Records to use:
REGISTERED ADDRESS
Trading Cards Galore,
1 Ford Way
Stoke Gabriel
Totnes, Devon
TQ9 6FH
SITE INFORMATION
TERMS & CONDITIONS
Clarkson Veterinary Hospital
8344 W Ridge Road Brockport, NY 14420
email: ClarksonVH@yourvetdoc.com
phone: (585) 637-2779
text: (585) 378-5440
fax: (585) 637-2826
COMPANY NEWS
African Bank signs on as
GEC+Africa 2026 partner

==

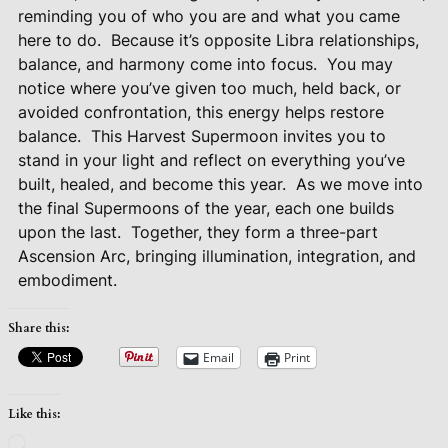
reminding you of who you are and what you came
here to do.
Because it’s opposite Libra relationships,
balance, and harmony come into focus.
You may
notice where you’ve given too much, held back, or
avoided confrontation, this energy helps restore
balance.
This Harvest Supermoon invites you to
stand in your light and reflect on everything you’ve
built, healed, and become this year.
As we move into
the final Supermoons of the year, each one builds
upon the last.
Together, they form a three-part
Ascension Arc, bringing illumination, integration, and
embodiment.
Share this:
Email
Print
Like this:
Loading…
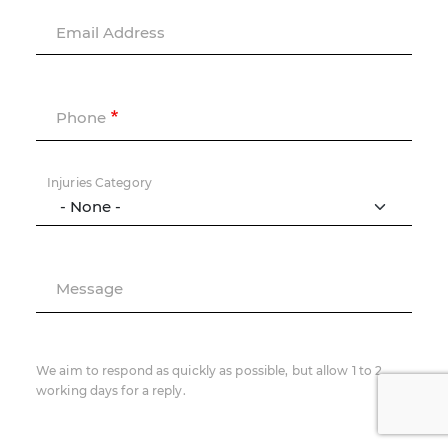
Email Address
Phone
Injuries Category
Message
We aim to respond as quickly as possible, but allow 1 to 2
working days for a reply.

Work order:
In the entries above, some lines hold the string "into". Copy each of them.

Expected answer:
balance, and harmony come into focus.
As we move into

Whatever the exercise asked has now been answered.